Study of the Optical and Structural Properties of Metal-Doped Titanium Dioxide Electrode Prepared by the Sol-Gel Method for Dye-Sensitized Solar Cells

Abstract

This study presents a strategy to increase the efficiency of dye-sensitized solar cells (DSSCs) by doping titanium dioxide (TiO2) with different magnesium (Mn) concentrations (1, 3, 5, 7, and 9%) generated by the sol-gel process and effectively employed as a photo-anode (the working electrode) for DSSCs. The Doctor Blade method coated the indium-doped tin oxide (ITO) glass with a thin film layer. X-ray diffraction (XRD) was used to evaluate the characteristics of undoped and manganese-doped TiO2, and the results demonstrate that all of the thin films are anatase. The samples were examined using XRD to assess grain size before and after Mn doping.

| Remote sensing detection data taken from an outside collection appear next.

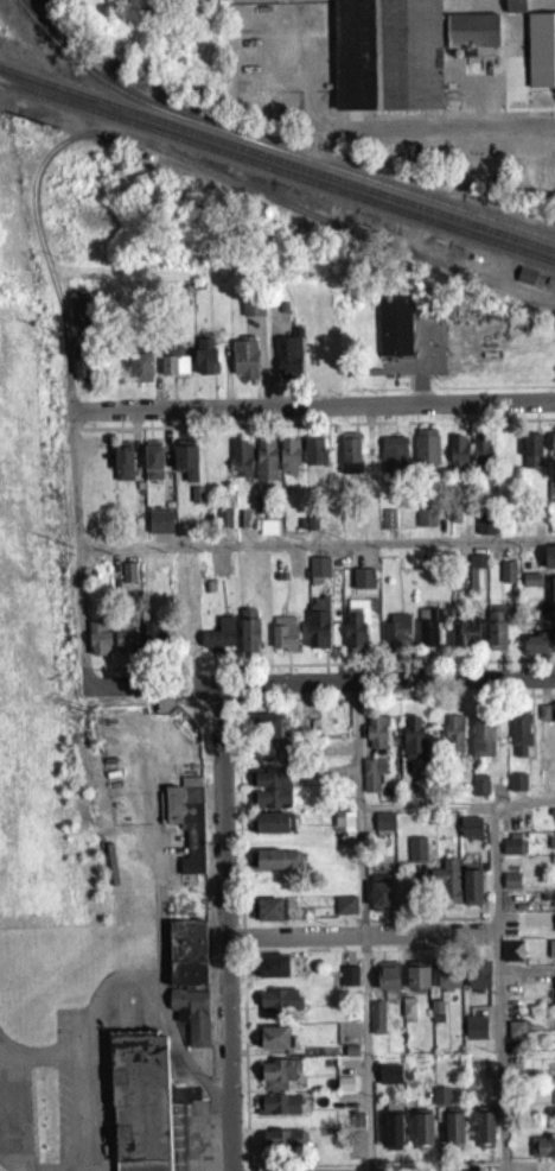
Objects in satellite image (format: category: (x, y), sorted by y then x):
building: (515, 10)
building: (398, 56)
railway: (76, 57)
building: (541, 57)
road: (454, 124)
railway: (277, 161)
railway: (348, 169)
railway: (277, 172)
building: (525, 282)
building: (251, 313)
building: (79, 316)
building: (394, 332)
building: (205, 363)
building: (288, 364)
building: (244, 366)
building: (83, 369)
building: (174, 369)
building: (140, 374)
road: (317, 404)
building: (553, 452)
building: (426, 454)
building: (482, 456)
building: (314, 458)
building: (532, 458)
building: (350, 460)
building: (458, 460)
building: (394, 461)
building: (288, 463)
building: (185, 465)
building: (241, 466)
building: (153, 467)
building: (265, 467)
building: (123, 468)
building: (551, 497)
building: (224, 524)
building: (426, 524)
building: (388, 526)
building: (160, 529)
building: (486, 531)
road: (76, 548)
road: (316, 550)
building: (549, 564)
building: (319, 576)
building: (476, 578)
building: (128, 579)
building: (507, 579)
building: (363, 585)
building: (531, 586)
building: (553, 607)
building: (318, 629)
building: (355, 632)
building: (428, 633)
building: (496, 636)
building: (249, 637)
building: (398, 638)
building: (154, 640)
building: (284, 640)
building: (464, 640)
building: (219, 641)
building: (99, 646)
building: (126, 647)
building: (537, 650)
road: (326, 682)
building: (554, 717)
building: (543, 719)
building: (269, 732)
building: (376, 739)
building: (483, 742)
building: (521, 742)
building: (453, 743)
building: (412, 745)
road: (356, 747)
building: (271, 758)
building: (372, 781)
building: (517, 789)
building: (480, 792)
building: (271, 795)
road: (367, 807)
building: (188, 828)
building: (384, 828)
building: (271, 830)
building: (511, 853)
building: (417, 856)
building: (278, 867)
building: (446, 888)
building: (511, 888)
building: (472, 892)
building: (381, 900)
building: (345, 912)
building: (270, 916)
road: (225, 927)
road: (360, 934)
building: (552, 955)
road: (495, 957)
building: (512, 958)
road: (125, 973)
building: (273, 973)
building: (447, 981)
building: (387, 982)
building: (417, 982)
building: (349, 983)
building: (189, 985)
building: (478, 986)
building: (509, 992)
building: (279, 1007)
building: (408, 1014)
building: (437, 1018)
building: (376, 1024)
building: (475, 1035)
building: (516, 1036)
building: (274, 1045)
road: (365, 1052)
building: (278, 1081)
building: (389, 1081)
building: (345, 1091)
building: (190, 1101)
building: (441, 1103)
building: (143, 1109)
building: (277, 1112)
building: (356, 1128)
building: (393, 1130)
building: (454, 1133)
building: (482, 1133)
building: (423, 1134)
building: (284, 1147)
building: (543, 1154)
road: (88, 1157)
road: (218, 1163)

The spectrum of UV-Vis absorption changes; accordingly, as doping increases, the energy gap decreases. The smallest energy gap's value (2.4 eV) is 7% manganese doping. AFM pictures show the average roughness and root mean square of the weight percentage of films doped with 5%. Field effect scanning electron microscope (FE-SEM) studies show that the particle size of thin films gets smaller as more Mn is added, which happens at least as much as 7% Mn doping. The optimal thickness for TiO2 paste over conductive glass is 15 μm, and the cell's power conversion efficiency increased to 0.604074% with an Imax of 4.965 mA, a Vmax of 0.488 V, and a fill factor (FF) of 68.45954%.